[Что сделать]
1 - Проверь по тексту о тайной полиции на Украине, верны ли утверждения: (a) Авейде называл тайную полицию несчастьем для края; (b) за доносы платили плохо; (c) Авейде определяет ситуацию как военно-полицейскую диктатуру. На каждое ответь «да» или «нет» и дословно приведи решающие слова текста.
2 - Преобразуй строки из выдержек из данных в таблицу Markdown с колонками «Номер» и «Строка», пропустив пустые строки. Начни с первой строки выдержек и закончи строкой, в которой есть «Leicestershire», включив её.

[Исходный текст]
Гордиев узел Российской империи. Власть, шляхта и народ на Правобережной Украине (1793 - 1914)
Шрифт:
В мемуарах Оскара Авейде хорошо показана тревога польских жителей Украины, которых власти держали в постоянном напряжении. О тайной полиции Авейде писал как о «настоящем несчастье для края, уничтожающем социальные отношения и не дающем покоя семьям». По его мнению, тайные агенты были везде: среди молодежи, друзей, во всех канцеляриях и администрациях, среди слуг. Тайная полиция знала о каждой прочитанной книге, каждом невинно вымолвленном слове. За доносы платили хорошо, и их всё присылали и присылали. Чиновник по особым поручениям был необходимым звеном «системы Бибикова», которая должна была превратить Украину в молчаливое царство, где каждый должен был стать жалким униженным существом, пытающимся скрыть свою горечь, ненависть и желание мести. Авейде четко определяет эту ситуацию как военно-полицейскую диктатуру и показывает, какое сильное влияние может оказать на состояние умов презрение, недоверие и беспомощный отказ от борьбы 837 .

(Выдержки из данных)

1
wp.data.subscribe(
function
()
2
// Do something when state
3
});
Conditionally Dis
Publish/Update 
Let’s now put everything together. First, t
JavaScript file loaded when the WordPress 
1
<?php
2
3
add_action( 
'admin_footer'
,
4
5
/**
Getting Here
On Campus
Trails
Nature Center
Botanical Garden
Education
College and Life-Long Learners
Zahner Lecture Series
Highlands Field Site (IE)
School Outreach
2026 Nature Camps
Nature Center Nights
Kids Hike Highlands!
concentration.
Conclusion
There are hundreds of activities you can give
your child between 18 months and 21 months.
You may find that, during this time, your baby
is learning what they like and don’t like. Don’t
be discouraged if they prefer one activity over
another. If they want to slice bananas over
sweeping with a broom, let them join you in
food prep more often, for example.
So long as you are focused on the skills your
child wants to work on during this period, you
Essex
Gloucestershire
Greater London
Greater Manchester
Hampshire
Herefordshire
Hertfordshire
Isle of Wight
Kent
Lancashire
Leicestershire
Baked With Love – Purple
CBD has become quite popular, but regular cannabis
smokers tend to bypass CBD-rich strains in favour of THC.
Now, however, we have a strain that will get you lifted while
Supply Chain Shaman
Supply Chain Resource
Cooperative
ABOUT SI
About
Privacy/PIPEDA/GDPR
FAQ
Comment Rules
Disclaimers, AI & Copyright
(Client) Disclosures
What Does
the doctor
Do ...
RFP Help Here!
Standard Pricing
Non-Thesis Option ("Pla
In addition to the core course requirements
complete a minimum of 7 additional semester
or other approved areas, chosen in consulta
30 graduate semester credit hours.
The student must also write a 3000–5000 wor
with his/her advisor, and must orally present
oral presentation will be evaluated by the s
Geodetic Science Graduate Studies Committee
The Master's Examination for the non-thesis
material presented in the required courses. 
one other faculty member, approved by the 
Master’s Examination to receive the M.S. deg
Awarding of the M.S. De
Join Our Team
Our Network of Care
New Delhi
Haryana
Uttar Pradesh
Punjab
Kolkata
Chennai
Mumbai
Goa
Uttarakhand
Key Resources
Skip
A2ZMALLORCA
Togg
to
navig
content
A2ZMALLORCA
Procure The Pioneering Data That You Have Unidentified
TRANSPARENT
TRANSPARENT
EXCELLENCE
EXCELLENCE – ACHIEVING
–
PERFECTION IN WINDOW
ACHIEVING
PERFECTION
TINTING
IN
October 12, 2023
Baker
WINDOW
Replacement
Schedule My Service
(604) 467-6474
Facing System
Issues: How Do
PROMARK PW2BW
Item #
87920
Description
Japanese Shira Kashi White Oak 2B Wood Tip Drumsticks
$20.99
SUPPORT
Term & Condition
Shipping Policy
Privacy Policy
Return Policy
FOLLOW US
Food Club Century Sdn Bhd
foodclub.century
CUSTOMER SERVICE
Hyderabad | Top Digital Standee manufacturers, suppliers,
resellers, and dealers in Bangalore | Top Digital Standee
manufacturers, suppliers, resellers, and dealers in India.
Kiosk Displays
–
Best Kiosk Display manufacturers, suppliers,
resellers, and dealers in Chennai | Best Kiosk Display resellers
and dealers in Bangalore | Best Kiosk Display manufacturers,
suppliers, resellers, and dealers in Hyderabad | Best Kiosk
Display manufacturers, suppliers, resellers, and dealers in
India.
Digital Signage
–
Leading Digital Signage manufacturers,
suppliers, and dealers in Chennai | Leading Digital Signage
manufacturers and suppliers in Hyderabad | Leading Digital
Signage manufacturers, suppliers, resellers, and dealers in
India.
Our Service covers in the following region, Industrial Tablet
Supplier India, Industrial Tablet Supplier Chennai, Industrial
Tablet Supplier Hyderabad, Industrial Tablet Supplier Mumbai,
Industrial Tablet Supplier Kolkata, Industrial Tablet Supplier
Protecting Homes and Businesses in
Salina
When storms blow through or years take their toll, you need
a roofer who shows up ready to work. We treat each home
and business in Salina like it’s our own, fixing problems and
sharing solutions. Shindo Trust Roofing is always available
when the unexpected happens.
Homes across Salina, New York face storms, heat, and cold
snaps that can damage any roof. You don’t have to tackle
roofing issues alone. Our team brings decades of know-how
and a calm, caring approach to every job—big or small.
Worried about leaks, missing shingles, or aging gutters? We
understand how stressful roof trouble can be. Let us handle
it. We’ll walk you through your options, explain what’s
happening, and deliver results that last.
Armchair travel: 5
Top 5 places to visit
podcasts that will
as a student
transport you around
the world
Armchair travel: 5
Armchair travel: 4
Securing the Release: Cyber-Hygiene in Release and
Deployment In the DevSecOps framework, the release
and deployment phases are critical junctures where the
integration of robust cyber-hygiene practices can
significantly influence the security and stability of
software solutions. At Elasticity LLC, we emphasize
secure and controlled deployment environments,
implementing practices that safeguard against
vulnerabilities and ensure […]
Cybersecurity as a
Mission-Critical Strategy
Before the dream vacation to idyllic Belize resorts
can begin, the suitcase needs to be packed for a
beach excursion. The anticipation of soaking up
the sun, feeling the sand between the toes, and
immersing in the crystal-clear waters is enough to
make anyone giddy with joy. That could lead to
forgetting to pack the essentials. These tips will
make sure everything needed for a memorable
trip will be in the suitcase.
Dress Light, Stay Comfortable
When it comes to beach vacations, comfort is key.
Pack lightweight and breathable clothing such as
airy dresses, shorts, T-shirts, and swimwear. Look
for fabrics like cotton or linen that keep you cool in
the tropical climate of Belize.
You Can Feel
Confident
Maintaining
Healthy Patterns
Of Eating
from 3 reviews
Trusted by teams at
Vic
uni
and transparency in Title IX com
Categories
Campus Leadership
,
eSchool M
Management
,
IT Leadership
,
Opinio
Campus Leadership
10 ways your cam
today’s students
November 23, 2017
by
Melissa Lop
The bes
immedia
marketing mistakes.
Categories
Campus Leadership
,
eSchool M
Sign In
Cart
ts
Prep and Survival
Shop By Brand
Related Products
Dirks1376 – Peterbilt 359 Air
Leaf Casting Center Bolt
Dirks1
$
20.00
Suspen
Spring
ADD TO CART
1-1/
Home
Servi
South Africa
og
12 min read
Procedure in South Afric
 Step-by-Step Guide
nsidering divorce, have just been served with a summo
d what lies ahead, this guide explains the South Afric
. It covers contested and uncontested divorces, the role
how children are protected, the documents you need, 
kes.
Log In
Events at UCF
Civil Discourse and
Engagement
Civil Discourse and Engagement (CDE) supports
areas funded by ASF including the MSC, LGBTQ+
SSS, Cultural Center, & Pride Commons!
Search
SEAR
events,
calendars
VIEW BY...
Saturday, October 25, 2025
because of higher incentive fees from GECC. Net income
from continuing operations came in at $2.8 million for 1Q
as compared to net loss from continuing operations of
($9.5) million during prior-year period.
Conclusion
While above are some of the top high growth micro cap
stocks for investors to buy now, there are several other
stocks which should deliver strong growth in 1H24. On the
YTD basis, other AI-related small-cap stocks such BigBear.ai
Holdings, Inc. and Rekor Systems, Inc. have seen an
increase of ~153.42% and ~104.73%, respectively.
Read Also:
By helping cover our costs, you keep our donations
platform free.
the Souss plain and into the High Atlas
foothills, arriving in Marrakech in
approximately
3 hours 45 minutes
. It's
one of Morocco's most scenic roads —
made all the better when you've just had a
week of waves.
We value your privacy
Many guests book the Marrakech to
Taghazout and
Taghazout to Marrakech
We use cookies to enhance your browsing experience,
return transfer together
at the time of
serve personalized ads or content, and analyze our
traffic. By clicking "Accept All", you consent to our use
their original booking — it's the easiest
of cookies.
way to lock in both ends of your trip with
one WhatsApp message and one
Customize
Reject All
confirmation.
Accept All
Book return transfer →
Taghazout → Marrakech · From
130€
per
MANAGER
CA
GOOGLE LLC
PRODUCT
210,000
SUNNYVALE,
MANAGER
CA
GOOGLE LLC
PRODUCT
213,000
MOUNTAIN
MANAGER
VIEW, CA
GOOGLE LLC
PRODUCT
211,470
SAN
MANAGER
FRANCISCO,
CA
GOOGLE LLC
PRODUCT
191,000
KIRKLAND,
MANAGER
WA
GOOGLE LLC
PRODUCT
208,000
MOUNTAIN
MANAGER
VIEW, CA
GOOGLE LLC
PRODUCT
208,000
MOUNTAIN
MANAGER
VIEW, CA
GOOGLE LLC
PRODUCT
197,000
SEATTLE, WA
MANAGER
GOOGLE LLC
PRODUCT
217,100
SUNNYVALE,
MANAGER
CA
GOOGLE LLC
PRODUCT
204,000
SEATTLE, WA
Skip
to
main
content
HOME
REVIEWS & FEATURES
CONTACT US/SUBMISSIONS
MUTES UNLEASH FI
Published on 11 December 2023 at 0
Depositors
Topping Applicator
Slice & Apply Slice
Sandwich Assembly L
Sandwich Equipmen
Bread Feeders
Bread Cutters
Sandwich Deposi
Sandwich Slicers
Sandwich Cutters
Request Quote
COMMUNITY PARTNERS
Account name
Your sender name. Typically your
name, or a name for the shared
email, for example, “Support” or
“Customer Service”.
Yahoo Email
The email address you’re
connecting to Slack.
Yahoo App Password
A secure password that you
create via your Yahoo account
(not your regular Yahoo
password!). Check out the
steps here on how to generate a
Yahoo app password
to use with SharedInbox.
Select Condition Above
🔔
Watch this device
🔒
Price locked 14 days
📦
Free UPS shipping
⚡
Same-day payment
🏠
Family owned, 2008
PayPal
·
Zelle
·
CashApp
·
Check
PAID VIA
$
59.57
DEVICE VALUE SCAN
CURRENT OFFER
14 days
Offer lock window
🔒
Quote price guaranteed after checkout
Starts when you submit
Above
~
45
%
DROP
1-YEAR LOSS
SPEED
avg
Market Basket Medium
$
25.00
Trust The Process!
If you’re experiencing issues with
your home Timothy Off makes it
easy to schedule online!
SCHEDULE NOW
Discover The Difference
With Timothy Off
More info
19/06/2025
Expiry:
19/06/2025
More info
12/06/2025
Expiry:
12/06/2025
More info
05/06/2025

[Результаты]
1 -
(a) Да: «настоящем несчастье для края, уничтожающем социальные отношения и не дающем покоя семьям».
(b) Нет: «За доносы платили хорошо».
(c) Да: «Авейде четко определяет эту ситуацию как военно-полицейскую диктатуру».

2 -
| Номер | Строка |
|---|---|
| 1 | 1 |
| 2 | wp.data.subscribe( |
| 3 | function |
| 4 | () |
| 5 | 2 |
| 6 | // Do something when state |
| 7 | 3 |
| 8 | }); |
| 9 | Conditionally Dis |
| 10 | Publish/Update  |
| 11 | Let’s now put everything together. First, t |
| 12 | JavaScript file loaded when the WordPress  |
| 13 | 1 |
| 14 | <?php |
| 15 | 2 |
| 16 | 3 |
| 17 | add_action(  |
| 18 | 'admin_footer' |
| 19 | , |
| 20 | 4 |
| 21 | 5 |
| 22 | /** |
| 23 | Getting Here |
| 24 | On Campus |
| 25 | Trails |
| 26 | Nature Center |
| 27 | Botanical Garden |
| 28 | Education |
| 29 | College and Life-Long Learners |
| 30 | Zahner Lecture Series |
| 31 | Highlands Field Site (IE) |
| 32 | School Outreach |
| 33 | 2026 Nature Camps |
| 34 | Nature Center Nights |
| 35 | Kids Hike Highlands! |
| 36 | concentration. |
| 37 | Conclusion |
| 38 | There are hundreds of activities you can give |
| 39 | your child between 18 months and 21 months. |
| 40 | You may find that, during this time, your baby |
| 41 | is learning what they like and don’t like. Don’t |
| 42 | be discouraged if they prefer one activity over |
| 43 | another. If they want to slice bananas over |
| 44 | sweeping with a broom, let them join you in |
| 45 | food prep more often, for example. |
| 46 | So long as you are focused on the skills your |
| 47 | child wants to work on during this period, you |
| 48 | Essex |
| 49 | Gloucestershire |
| 50 | Greater London |
| 51 | Greater Manchester |
| 52 | Hampshire |
| 53 | Herefordshire |
| 54 | Hertfordshire |
| 55 | Isle of Wight |
| 56 | Kent |
| 57 | Lancashire |
| 58 | Leicestershire |